Signaux acoustiques au lieu des mots

Les chercheurs ont employé une approche nouvelle dans leurs expériences : Ils ont inventé une grammaire artificielle, où des séquences sont constituées en combinant différents sons plutôt que des mots. Ceci a permis aux chercheurs de comparer la capacité de trois espèces différentes de primates aux dépendances non adjacentes de processus, quoiqu'ils ne partagent pas le même système de communication. Les expériences ont été effectuées avec les ouistitis courants - un indigène de singe vers le Brésil - à l'université de Zurich, de chimpanzés (Université du Texas) et d'êtres humains (université d'Osnabrück).

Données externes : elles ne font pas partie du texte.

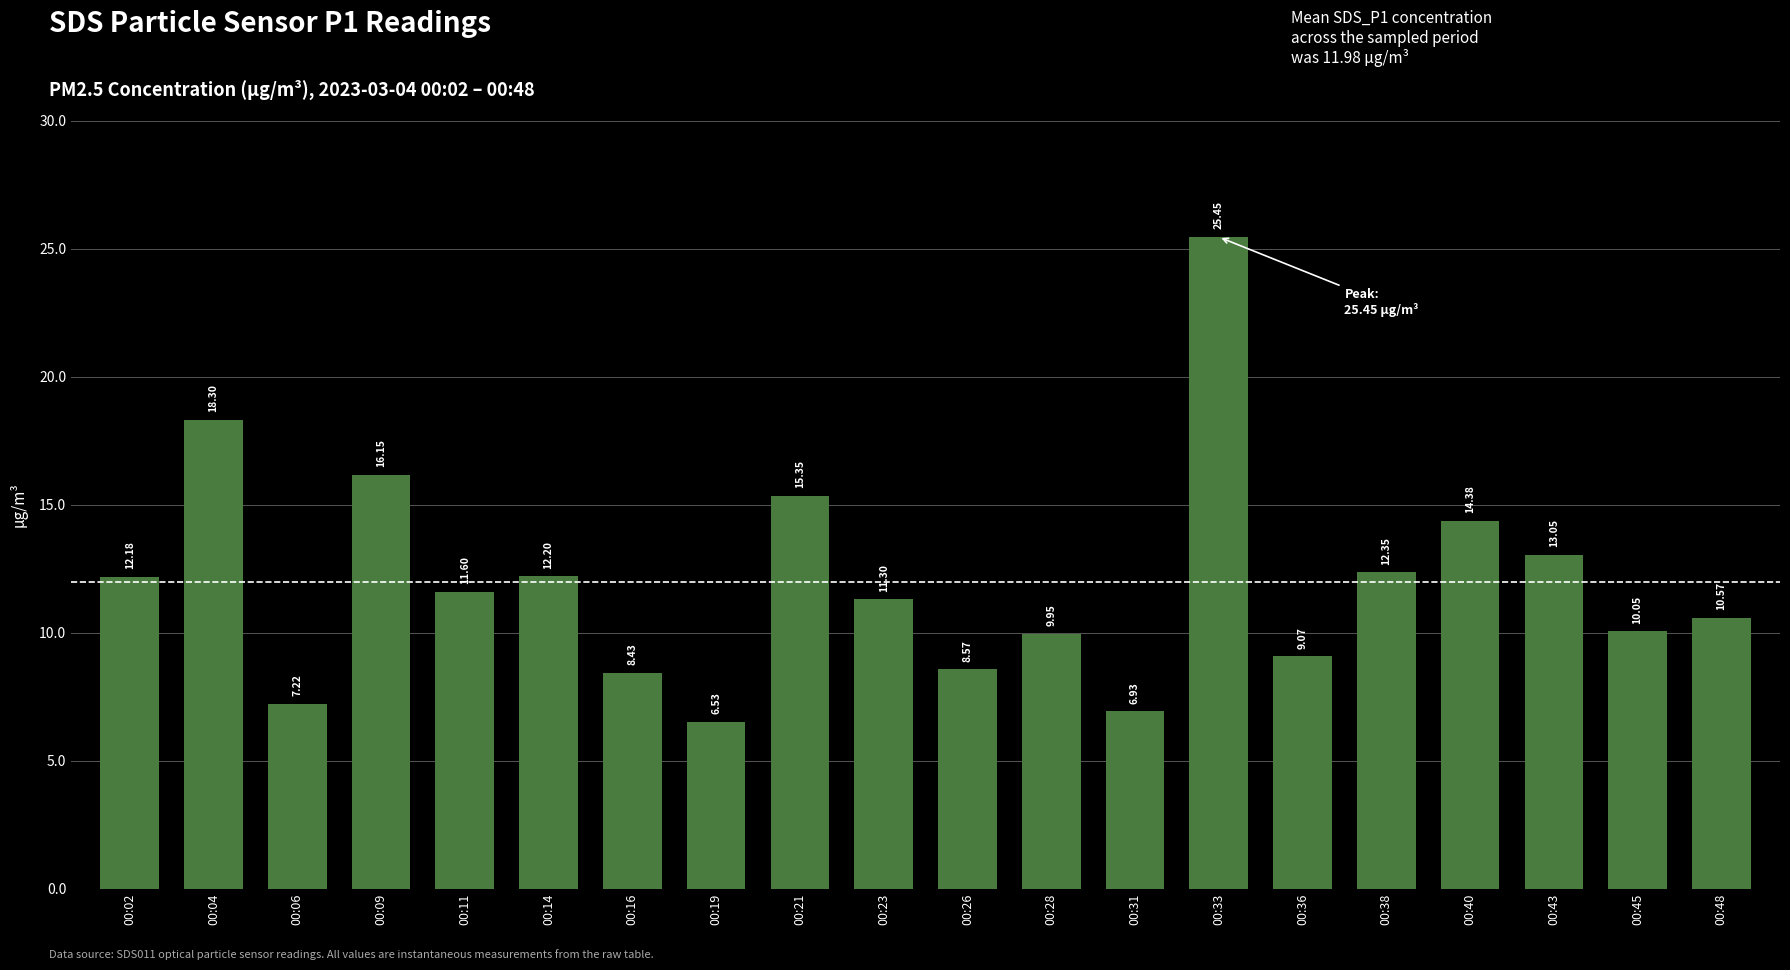

True or false: the data shows 2.7 at 00:02.

False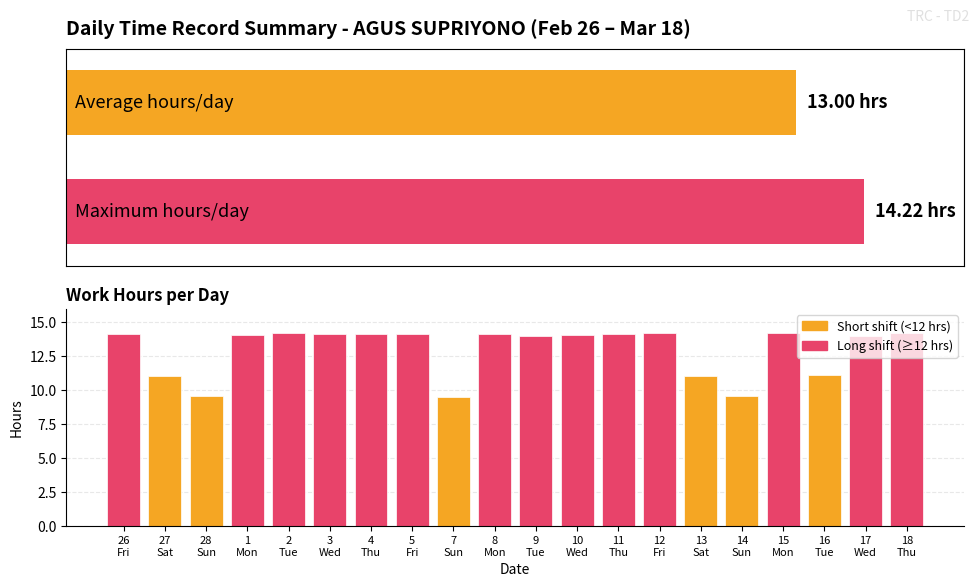

What is the greatest value displayed?

14.2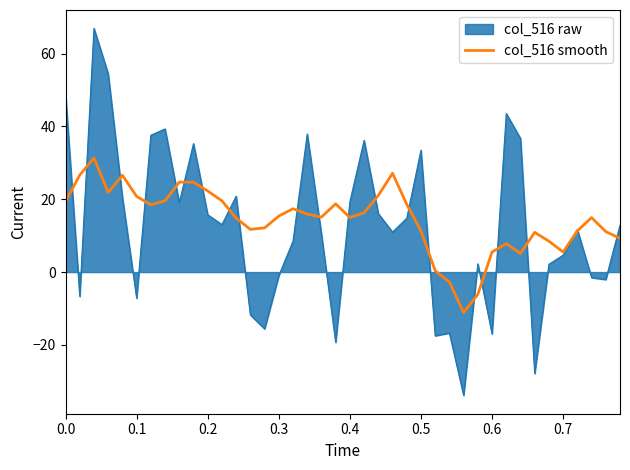

Rank the series by their maximum value, from highest to lowest.

col_516 raw, col_516 smooth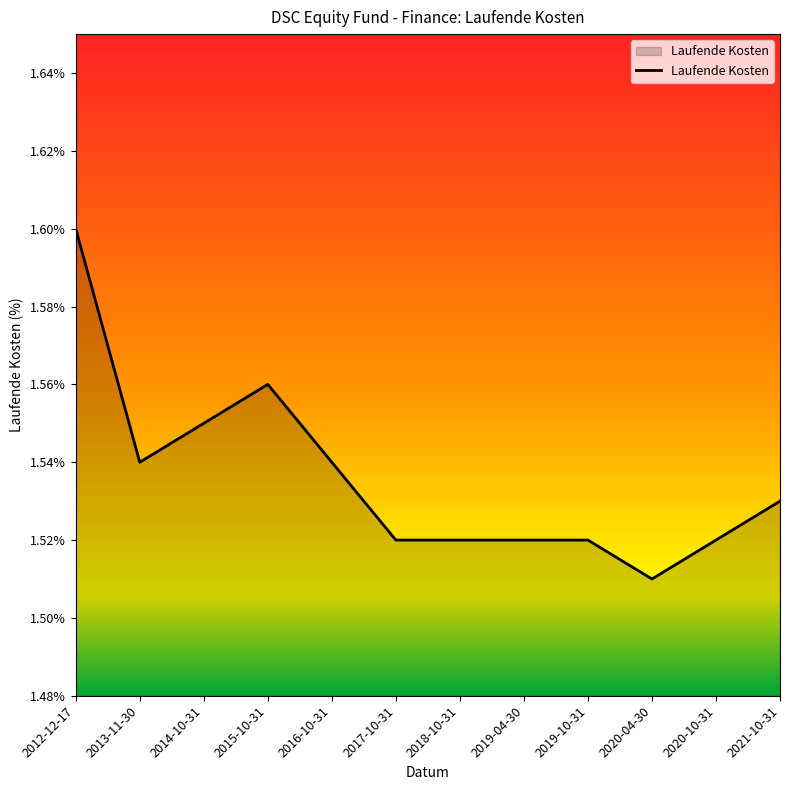

The value at 2014-10-31 is 1.6. True or false?

True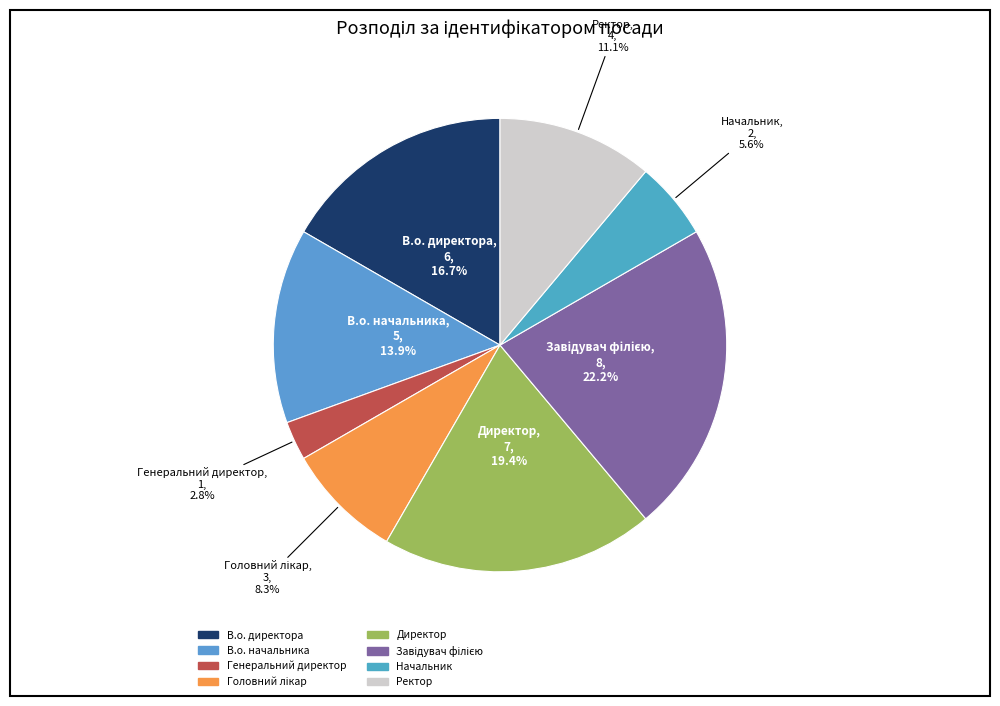

Between В.о. начальника and Начальник, which is larger?

В.о. начальника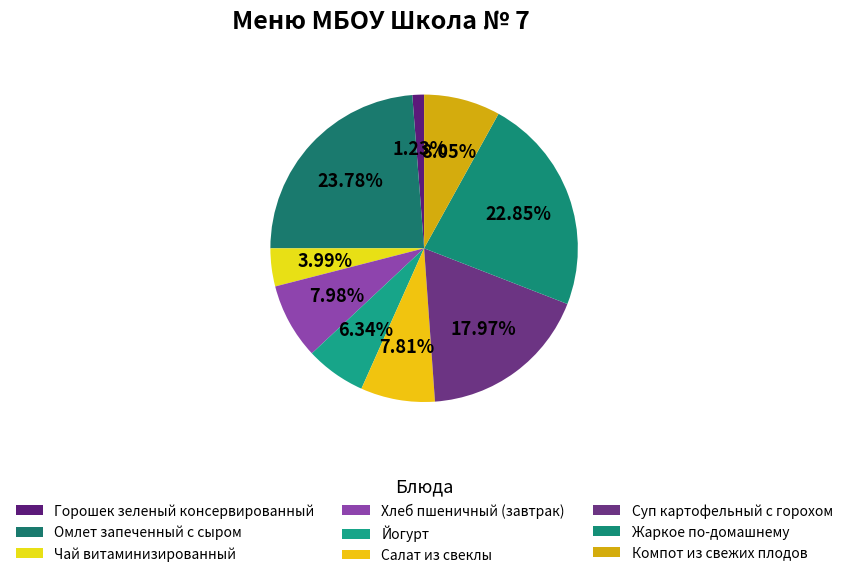

How many slices are in this pie chart?

9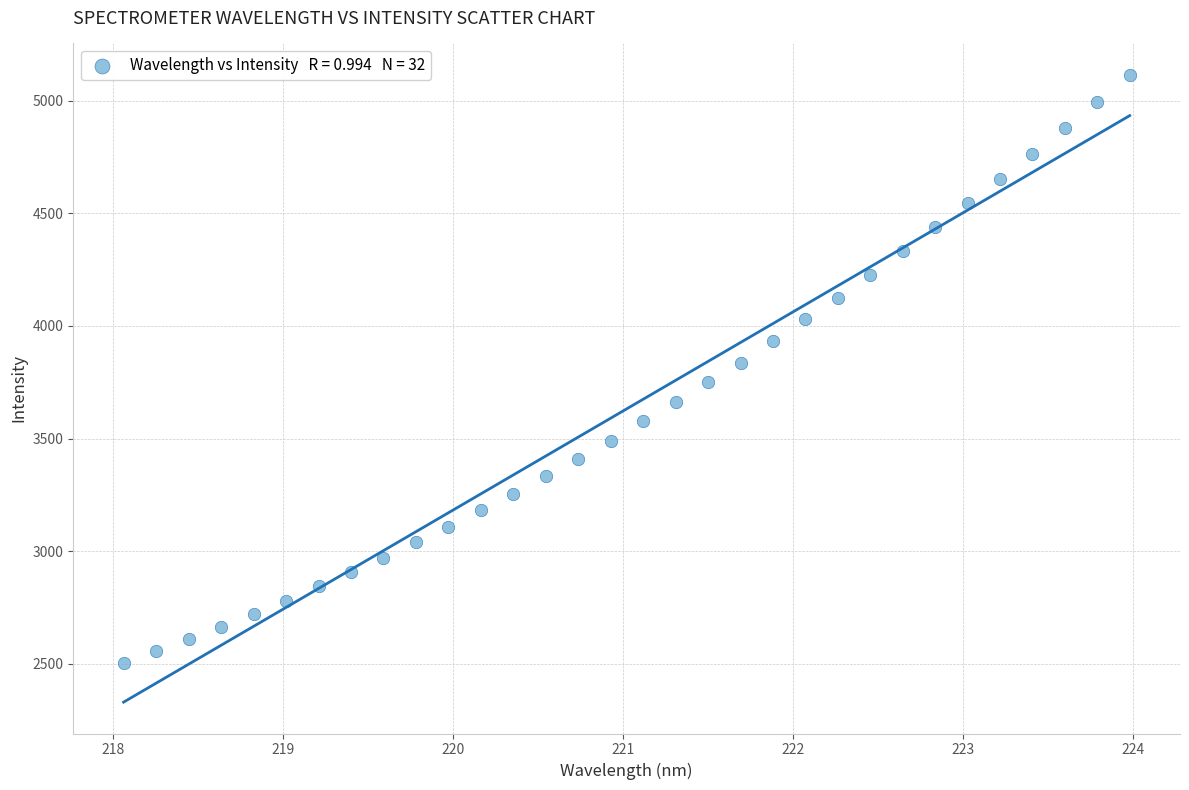

What is the range of X values (max minus min)?

5.9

Erreurs suivies des regards indicateurs

D'abord, les chercheurs ont enseigné leurs sujets d'expérience à comprendre la grammaire artificielle en plusieurs sessions pratiques. Les sujets ont appris que certains sons ont été toujours suivis d'autres sons spécifiques (par exemple le son « B » suit toujours le son « A "), même si ils ont été parfois séparés par d'autres signaux acoustiques (par exemple « A » et « B » sont séparés par « X "). Ceci simule une configuration en langage humain, où, par exemple, nous nous attendons à ce qu'un nom (par exemple « crabot ») soit suivi d'un verbe (par exemple « a fait fonctionner loin »), indépendamment de toutes les autres pièces syntagmatiques dans l'intervalle (par exemple « ce morceau le chat »).

Dans les expériences réelles qui ont suivi, les chercheurs ont joué les combinaisons saines qui ont violé les règles précédemment instruites. Dans ces cas, les ouistitis et les chimpanzés courants ont répondu avec une modification observable du comportement ; ils ont regardé l'enceinte émettant les sons pour environ deux fois tant que ils ont fait vers des combinaisons familières des sons. Pour les chercheurs, c'était un signe de surprise chez les animaux provoqués en remarquant « une erreur grammaticale ». On a demandé directement les sujets d'expérience humains s'ils ont cru que les séquences saines étaient correctes ou erronées.

Origine courante de langage

« Les résultats montrent à cela chacune des part de trois substances la capacité de traiter des dépendances non adjacentes. Elle est pour cette raison vraisemblablement qui cette capacité est répandue parmi des primates, » dit Townsend. « Ceci propose que cet élément essentiel de langage ait déjà existé dans nos ancêtres courants plus récents avec ces substances. » Puisque les ouistitis étaient branchés hors circuit des ancêtres de l'humanité il y a environ 40 millions d'ans, cette technique cognitive essentielle a ainsi développé on million d'ans avant que le langage humain a évolué.

Source:
Journal reference:

Watson, S.K., et al. (2020) Nonadjacent dependency processing in monkeys, apes, and humans. Science Advances. doi.org/10.1126/sciadv.abb0725.